| ANKARA, April 4
ANKARA, April 4 Turkey would play an active role
in any arrangement in Iraq under which crude oil export revenues
are shared between the central government and the northern Iraqi
Kurdistan region, Energy Minister Taner Yildiz said on Thursday.
Yildiz told Reuters in an interview Turkey stood ready to
support an arrangement under which 83 percent of oil export
revenue went to Baghdad and the remaining 17 percent went to the
government of the autonomous Kurdistan region.
"There is nothing on this issue that would unsettle the
Iraqi central government," Yildiz said.
"Turkey would play an active role in giving the 17 percent
to northern Iraq and 83 percent to the Iraqi central
Oil lies at the heart of a long-running feud between the
central government and the autonomous Kurdistan region. Baghdad
says it alone has the authority to control exports and sign
contracts, while the Kurds say their right to do so is enshrined
in Iraq's federal constitution.
The Kurdistan Regional Government (KRG) started on the path
towards economic independence early this year by exporting small
volumes of crude oil by truck to Turkey.
The move further angered Baghdad, which threatened action
against the region and foreign oil companies working there to
stop the exports, which it says are illegal.

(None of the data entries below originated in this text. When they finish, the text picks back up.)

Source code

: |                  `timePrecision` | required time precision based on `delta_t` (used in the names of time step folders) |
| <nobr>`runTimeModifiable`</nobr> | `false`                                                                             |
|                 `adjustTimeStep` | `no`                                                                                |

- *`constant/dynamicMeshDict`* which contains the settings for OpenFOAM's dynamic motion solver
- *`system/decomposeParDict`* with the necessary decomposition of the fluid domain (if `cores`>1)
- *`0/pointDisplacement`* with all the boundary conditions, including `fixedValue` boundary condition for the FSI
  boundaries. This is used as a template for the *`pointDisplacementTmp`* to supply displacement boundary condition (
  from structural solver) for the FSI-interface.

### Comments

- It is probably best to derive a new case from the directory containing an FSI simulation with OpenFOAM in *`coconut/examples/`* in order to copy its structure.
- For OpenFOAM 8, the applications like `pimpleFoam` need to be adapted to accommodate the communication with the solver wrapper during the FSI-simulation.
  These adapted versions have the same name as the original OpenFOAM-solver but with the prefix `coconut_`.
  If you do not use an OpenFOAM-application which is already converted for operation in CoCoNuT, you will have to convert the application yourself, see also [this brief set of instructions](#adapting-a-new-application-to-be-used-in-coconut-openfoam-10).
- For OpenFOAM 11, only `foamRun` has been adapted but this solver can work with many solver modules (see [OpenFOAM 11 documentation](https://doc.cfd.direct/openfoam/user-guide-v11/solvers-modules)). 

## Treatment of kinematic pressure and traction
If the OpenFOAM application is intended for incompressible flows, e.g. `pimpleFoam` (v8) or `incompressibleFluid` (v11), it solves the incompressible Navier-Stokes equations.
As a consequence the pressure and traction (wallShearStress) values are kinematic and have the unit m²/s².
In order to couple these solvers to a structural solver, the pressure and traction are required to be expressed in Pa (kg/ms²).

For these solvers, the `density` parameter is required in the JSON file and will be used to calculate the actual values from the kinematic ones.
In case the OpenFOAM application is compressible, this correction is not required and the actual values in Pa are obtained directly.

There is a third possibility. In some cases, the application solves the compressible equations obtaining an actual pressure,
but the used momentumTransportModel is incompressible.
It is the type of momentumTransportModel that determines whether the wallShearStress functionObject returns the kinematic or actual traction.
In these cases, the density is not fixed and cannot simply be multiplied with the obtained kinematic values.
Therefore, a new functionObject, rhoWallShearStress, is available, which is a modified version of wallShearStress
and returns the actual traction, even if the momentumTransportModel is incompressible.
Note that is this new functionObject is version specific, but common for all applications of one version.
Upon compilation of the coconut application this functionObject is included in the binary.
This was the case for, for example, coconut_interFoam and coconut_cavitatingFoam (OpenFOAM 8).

Yildiz said he saw no obstacles to public or private firms
striking oil exploration deals with Kurdistan, but also said
Turkey would take part in oil exploration tenders if invited to
do so by the central government in Baghdad.
He said Turkey also stood ready to build a natural gas
pipeline in Iraq if requested by either Baghdad or Kurdistan.
Yildiz said Turkey's imports from northern Iraq changed on a
daily basis but reached a maximum of around 200-250 road tankers
a day. He said Turkey may increase annual oil imports from Iraq
as a whole to 4.0 million tonnes from a current 3.5 million.
KRG crude used to be shipped to world markets through a
Baghdad-controlled pipeline running from Kirkuk to the Turkish
port of Ceyhan, but exports via that channel dried up in
December due to a payment row with Baghdad.
The northern region is now pushing ahead with plans to build
its own oil export pipeline to Turkey, despite objections from
the United States, which fears the project could lead to the
break-up of Iraq.
Yildiz urged Iraq to provide more crude for the Ceyhan
pipeline and said Turkey would also support the idea of a new
pipeline from Iraq's southern Basra terminal to Ceyhan.